> [ENUNCIADO]:
Prolonga el texto sobre el Pacto de Santoña a partir de su última oración, con el mismo tono y registro.

> [TEXTO DE PARTIDA]:
______________________________

El «pacto» de Santoña

El autor, con motivo del aniversario del Pacto de Santoña, sostiene que resulta más apropiado denominarlo capitulación, como el mediador Alberto Onaindia reconocía, o incluso traición. No obstante, considera profundamente injusto que el mismo sea considerado como una rendición del nacionalismo vasco al fascismo, como pretende el libro de Xuan Cándamo «El pacto de Santoña (1937). La rendición del nacionalismo vasco al fascismo», dadas las diferentes posturas en el seno del nacionalismo vasco frente a la agresión fascista.

Cuando estamos recordando el 70 aniversario del Pacto de Santoña me vienen a la memoria un par de personajes del pueblo natal del ex lehendakari Ardanza y que jugaron su papel en el levantamiento militar del 36: Alejandro de Goicoechea y Omar, hijo del boticario de Elorrio -de cuyo ingeniero lleva su sello el Talgo, Tren Articulado Ligero Goicoechea Omar- y el señor Unceta, marqués de Casa-Jara, en frase de Sabino de Apraiz y Urotz, destacado derechista. Dos personajes de triste recuerdo en la historia de Euskadi.

______________________________

> [DATOS EN BRUTO]:
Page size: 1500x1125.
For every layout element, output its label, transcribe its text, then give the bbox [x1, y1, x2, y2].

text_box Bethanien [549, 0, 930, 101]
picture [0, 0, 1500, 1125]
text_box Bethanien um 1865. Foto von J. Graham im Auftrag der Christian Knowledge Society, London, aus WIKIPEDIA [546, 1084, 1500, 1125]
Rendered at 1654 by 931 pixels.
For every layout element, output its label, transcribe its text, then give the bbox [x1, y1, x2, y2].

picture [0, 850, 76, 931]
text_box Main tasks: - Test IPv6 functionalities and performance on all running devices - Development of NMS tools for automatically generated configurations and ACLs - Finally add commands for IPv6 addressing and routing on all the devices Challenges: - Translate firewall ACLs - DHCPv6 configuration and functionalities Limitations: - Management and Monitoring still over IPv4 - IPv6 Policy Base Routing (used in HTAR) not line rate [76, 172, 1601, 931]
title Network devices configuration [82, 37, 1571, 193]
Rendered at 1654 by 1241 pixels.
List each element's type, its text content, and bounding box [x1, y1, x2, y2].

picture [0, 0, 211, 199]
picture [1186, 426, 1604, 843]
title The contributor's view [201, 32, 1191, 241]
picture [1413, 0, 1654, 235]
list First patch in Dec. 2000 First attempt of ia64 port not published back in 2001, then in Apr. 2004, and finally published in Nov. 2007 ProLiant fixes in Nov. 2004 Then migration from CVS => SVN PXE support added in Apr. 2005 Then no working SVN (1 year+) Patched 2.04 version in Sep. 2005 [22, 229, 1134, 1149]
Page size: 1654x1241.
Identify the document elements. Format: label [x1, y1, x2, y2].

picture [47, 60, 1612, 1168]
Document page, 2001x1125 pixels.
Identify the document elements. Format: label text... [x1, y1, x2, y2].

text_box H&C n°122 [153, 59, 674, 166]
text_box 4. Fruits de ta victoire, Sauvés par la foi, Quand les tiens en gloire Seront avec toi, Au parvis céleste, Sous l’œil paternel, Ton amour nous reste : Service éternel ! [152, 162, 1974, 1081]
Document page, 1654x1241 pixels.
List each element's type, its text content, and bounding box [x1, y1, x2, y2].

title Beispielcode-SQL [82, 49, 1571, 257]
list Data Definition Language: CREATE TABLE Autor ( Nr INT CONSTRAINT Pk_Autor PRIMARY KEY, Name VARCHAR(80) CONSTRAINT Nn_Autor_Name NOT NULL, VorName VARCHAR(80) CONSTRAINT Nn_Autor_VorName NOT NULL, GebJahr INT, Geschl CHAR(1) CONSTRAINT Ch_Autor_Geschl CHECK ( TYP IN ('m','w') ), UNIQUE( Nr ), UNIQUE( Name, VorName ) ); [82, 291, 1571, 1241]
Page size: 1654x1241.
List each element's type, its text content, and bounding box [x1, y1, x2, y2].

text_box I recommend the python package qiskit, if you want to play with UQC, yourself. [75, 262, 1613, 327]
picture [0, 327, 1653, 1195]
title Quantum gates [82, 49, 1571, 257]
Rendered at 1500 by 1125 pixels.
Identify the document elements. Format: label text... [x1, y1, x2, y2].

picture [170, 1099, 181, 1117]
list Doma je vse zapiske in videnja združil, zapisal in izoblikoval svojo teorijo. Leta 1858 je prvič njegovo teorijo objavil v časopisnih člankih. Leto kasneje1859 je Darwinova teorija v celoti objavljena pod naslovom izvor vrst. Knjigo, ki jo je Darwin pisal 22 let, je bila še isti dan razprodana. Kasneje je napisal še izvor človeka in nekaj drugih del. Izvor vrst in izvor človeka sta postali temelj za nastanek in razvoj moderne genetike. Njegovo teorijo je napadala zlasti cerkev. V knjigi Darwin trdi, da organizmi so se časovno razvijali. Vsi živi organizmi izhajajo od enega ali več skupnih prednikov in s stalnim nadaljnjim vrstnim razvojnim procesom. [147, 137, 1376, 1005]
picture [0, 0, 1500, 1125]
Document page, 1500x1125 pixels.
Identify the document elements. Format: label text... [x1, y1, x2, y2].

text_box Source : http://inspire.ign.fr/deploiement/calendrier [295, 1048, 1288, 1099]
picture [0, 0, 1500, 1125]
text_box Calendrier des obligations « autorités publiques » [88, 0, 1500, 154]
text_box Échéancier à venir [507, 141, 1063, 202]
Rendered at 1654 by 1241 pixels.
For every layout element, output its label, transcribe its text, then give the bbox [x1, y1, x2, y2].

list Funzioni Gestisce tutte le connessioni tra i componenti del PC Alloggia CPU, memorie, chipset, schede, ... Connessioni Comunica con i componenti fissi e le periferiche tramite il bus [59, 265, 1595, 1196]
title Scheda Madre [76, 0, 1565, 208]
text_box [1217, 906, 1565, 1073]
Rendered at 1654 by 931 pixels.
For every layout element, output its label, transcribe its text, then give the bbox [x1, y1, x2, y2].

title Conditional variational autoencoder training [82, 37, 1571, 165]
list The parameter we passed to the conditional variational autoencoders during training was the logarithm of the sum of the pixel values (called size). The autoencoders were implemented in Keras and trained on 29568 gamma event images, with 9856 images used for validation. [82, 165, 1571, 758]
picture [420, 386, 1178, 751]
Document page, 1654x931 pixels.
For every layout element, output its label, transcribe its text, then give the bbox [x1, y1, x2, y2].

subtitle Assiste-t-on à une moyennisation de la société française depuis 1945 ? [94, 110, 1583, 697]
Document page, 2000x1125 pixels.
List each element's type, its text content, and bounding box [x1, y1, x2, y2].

______________________________

> [EJERCICIO RESUELTO]:
Goicoechea, más mito y fábula que realidad, «capaz de ponerse a temblar delante de un perro de lanas». Miedoso, cauteloso e impresionable, y que en la memoria de muchos permanece como el diseñador de otro gran mito: el Cinturón de Hierro de Bilbao, «que lo único que tuvo de extraordinario fue la cantidad de toneladas de metralla empleadas en la acción... Fue trazado y proyectado de acuerdo con el alcance y poder destructivo de las armas utilizadas por los nacionales al comienzo de la guerra, y no de los nuevos y desconocidos medios de aviación aportados por Alemania e Italia». Por cierto, el Cinturón de Hierro ni se llamaba así ni fue diseñado por Alejandro de Goicoechea. El verdadero nombre de la fortificación era Cinturón Defensivo de Bilbao y fue proyectado por el teniente coronel Alberto Montaud Noguerol. Y el jefe de ejecución de las obras fue el capitán Pablo Murga, a las órdenes de Montaud, detenido el 28 de octubre de 1936 por pasar información del Cinturón Defensivo y fusilado, tras juicio en el tribunal de jurado, el 12 de noviembre de 1936 en la pared del cementerio de Derio. Tras el fusilamiento de Pablo Murga -enterrado en el cementerio de Erandio-, le sustituiría Goicoechea en el mando de ejecución del Cinturón Defensivo y desertaría, pasándose al enemigo, el 27 de enero de 1937 con Jaime Unceta. Y la información, que el traidor ingeniero Goicoechea pasa al enemigo, es menor de la imaginada: «Nada de planos, cosa que, por otra parte, no le hacía falta llevar. En cuanto a los informes que facilitó sobre las fortificaciones a los revoltosos, aparte de pequeños detalles y otras cosas no observables desde la aviación, todo lo que contó e informó lo sabía desde hacía tiempo el Mando Nacional, que contaba con unos aparatos de aviación de observación dotados de unas cámaras fotográficas capaces de tomar gran número de fotografías por segundo y que, por supuesto, actuaban impunemente» (Sabino de Apraiz).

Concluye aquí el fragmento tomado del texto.